PROMPT
Excluding pictures, what does the listing below contain from the line with "right hip: (688, 494)" up to and including the line with "right hip: (302, 516)", word for word?

GIVEN RECORDS
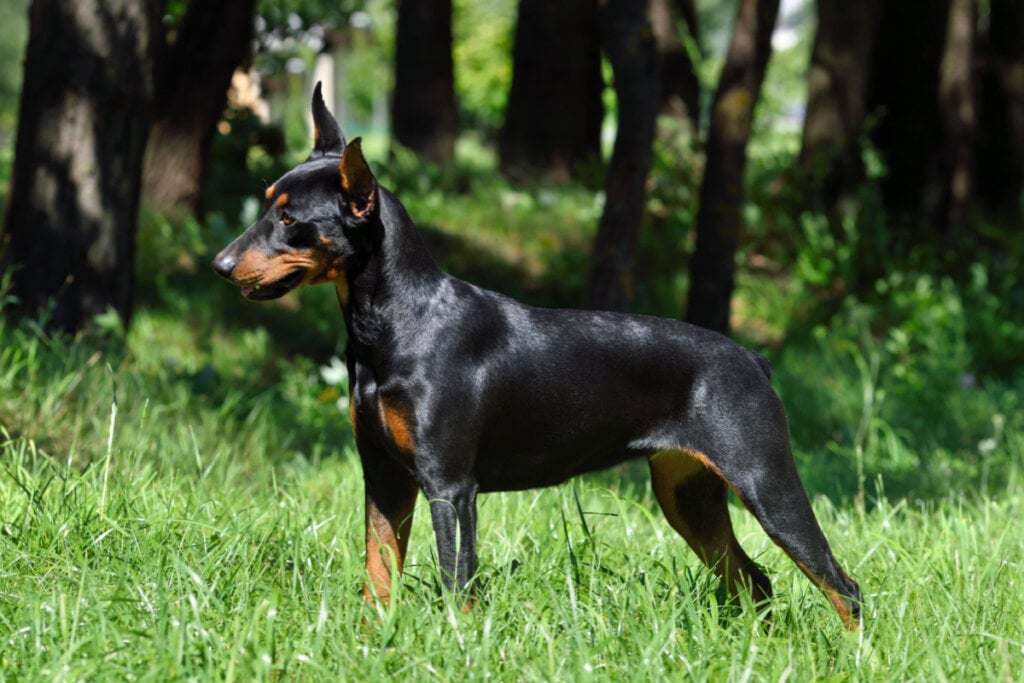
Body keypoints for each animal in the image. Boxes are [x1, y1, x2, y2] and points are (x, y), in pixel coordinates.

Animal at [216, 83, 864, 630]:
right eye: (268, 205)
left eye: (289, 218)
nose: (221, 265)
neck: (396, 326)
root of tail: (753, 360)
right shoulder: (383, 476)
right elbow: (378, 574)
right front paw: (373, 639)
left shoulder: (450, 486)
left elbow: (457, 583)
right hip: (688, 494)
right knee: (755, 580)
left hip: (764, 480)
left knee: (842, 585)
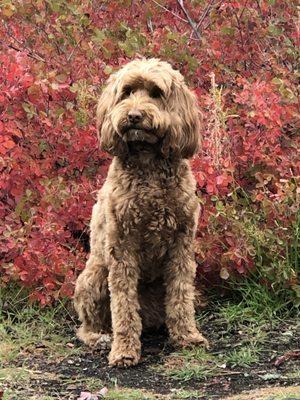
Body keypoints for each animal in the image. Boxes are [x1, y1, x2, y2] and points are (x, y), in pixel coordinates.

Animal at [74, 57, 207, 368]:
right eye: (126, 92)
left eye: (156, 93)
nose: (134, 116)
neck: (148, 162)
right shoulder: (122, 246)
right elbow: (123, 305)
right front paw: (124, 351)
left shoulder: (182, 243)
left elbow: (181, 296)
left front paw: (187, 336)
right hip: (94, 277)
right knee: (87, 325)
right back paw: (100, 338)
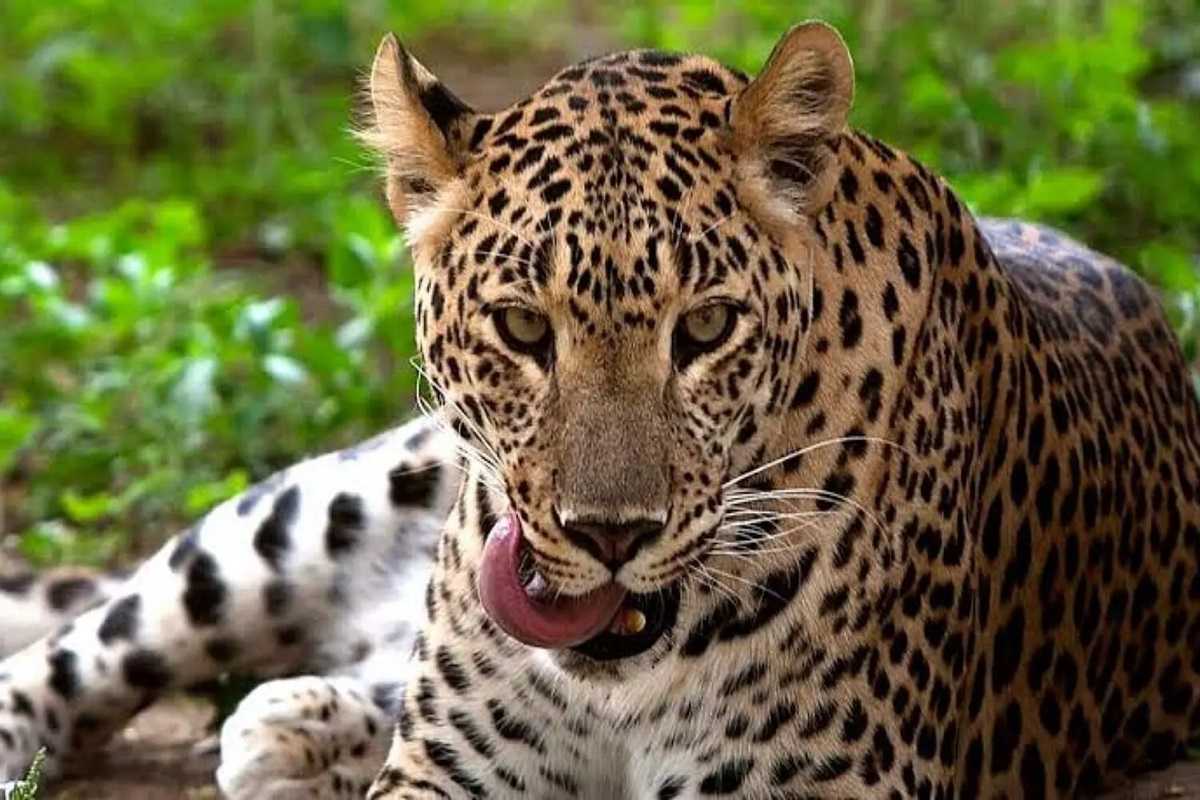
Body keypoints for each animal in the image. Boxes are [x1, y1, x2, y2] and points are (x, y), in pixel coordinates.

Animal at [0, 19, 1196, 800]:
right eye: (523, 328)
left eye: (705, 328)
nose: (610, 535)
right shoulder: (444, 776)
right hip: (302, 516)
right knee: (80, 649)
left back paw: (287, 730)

WRITTEN ANSWER
right hip: (688, 494)
right knee: (755, 580)
left hip: (764, 480)
left knee: (842, 585)
Body keypoints for each animal in the image. Boxes are [x1, y1, x2, y2] and points are (x, y), in pixel coordinates.

Animal at [74, 57, 207, 368]:
right eye: (126, 92)
left eye: (156, 93)
nose: (134, 116)
neck: (148, 162)
right shoulder: (122, 246)
right elbow: (123, 305)
right front paw: (124, 351)
left shoulder: (182, 243)
left elbow: (181, 296)
left front paw: (187, 336)
right hip: (94, 277)
right knee: (87, 325)
right back paw: (100, 338)
Body keypoints for each animal in the image. Boxes are [x1, y1, x2, y2] and points are (x, y), in pixel coordinates.

Animal at [0, 19, 1196, 800]:
right eye: (523, 328)
left eye: (705, 328)
nose: (610, 535)
right shoulder: (444, 776)
right hip: (302, 516)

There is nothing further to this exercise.